MCC grad plays critical role with transplant patients

William “Bo” Ramsey 

While people outside of healthcare may find the daily duties in a medical laboratory repetitious, Meridian Community College graduate William “Bo” Ramsey understands the impact his work is making in the lives of transplant patients and those who are immunocompromised.

Ramsey, who lives in Warrensburg, Mo., about 60 miles southeast of Kansas City, works for Viracor Eurofins Laboratories, part of an international group of laboratories based out of Luxembourg.

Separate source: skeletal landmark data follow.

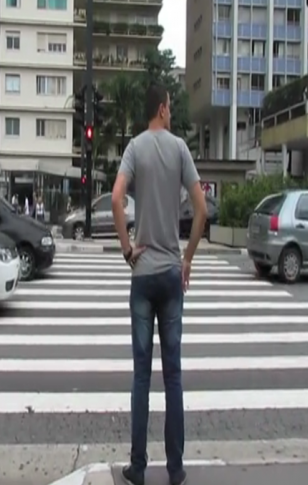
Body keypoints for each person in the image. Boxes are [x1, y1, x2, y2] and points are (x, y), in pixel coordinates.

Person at [111, 82, 207, 485]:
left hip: (143, 272)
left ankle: (137, 466)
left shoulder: (134, 148)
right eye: (170, 105)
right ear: (164, 109)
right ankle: (176, 468)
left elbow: (117, 199)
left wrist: (127, 248)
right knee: (173, 377)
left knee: (140, 377)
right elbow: (201, 210)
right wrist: (187, 259)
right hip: (170, 274)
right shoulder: (180, 149)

Viracor Eurofins specializes in infectious disease, immunology and allergy diagnostic testing for immunocompromised and critical patients.

“I work in the immunology side of our company in a smaller department called Live Cell,” he said. “We work mostly with immunocompromised patients and transplant patients.”

Ramsey, who has been with Viracor for the past year, spends much of his day testing the function of specific types of immune cells, more specifically T-cells and natural killer cells, both types of white blood cells that play important roles in the body’s immune system.

“When someone receives a transplant, they are given drugs to suppress their immune system so that their body is less likely to reject the graft,” Ramsey noted. “In one specific assay, I test a person’s T-cell response when challenged against antigens ‘in vitro’ that should cause a response.

“The result a doctor gets will assist them in determining how well the patient is responding to the immunosuppressant drugs,” he noted. “Also, if someone is prone to chronic infections and illness, it may be related to low functioning natural killer cells. This is tested in another assay I perform.”

While most of his job is behind-the-scenes, Ramsey’s work is critical in helping to monitor whether a patient’s body is successfully receiving a transplant or complications may be developing or whether an immunocompromised patient is having trouble fighting off an infection.

Although a great deal of diagnostic work in medical laboratories is automated these days, his job at Viracor Eurofins still requires a lot of hands-on work.

“We run tests that can take all day and that are a lot of manual work,” said Ramsey, who is board certificated as a medical laboratory technician by the American Society of Clinical Pathology. “It can be long and drawn out, but that is really what I enjoy.” 

Ramsey graduated with highest honors from Meridian Community College in August 2018 with his associate degree in Medical Laboratory Technology. He was one of MCC’s Circle of Excellence award winners and was named MLT Student of the Year for 2017-2018.

His 2018 graduation was his second from MCC.

A native of Jackson, Ramsey moved to Meridian shortly after his parents, Deborah and Eddie Ramsey, relocated here around 2010. Having worked in retail, he decided to pursue his education at MCC and earned his associate degree in Hotel & Restaurant Management Technology in December 2013.

After several years spent working in the hotel and retail industries in Meridian and Madison, he decided in 2016 to pursue a new career path, one that offered more job security in healthcare. So, he returned to Meridian, moved in with his parents and enrolled in the Medical Laboratory Technology Program.

After graduating from MCC, Ramsey relocated to Brentwood, Tenn., and went to work as a medical laboratory technician for Nashville-based PathGroup, one of the nation’s largest private pathology providers.

There, he gained a great deal of technical, hands-on experience which allowed him to become proficient in various lab tests. In March 2020, he began his current job at Viracor Eurofins in Lee’s Summit, Mo.

Ramsey plans to continue his education and obtain his bachelor’s degree once he gets his feet firmly planted in a permanent location.

He chose the medical laboratory field because it blends his love of science and technology with his desire to help people who are sick. Plus, clinical laboratory technologists and technician jobs are expected to increase at a faster-than-average rate of 7 percent by 2029 due to an aging population and greater access to healthcare, according to the U.S. Bureau of Labor Statistics.

“If you like science, this is definitely a good field to be in,” Ramsey noted. “Healthcare, in general, offers a great opportunity for someone looking for a career, and there are so many directions you can go with an MLT degree.

“You can do research; you can work in a hospital, a medical clinic or a reference lab. You can work for the government, such as the CDC, or a testing laboratory,” he added. “The door is really wide open to what you can do, and jobs are everywhere. You can pretty much pick a destination, and there are going to be laboratory jobs there.”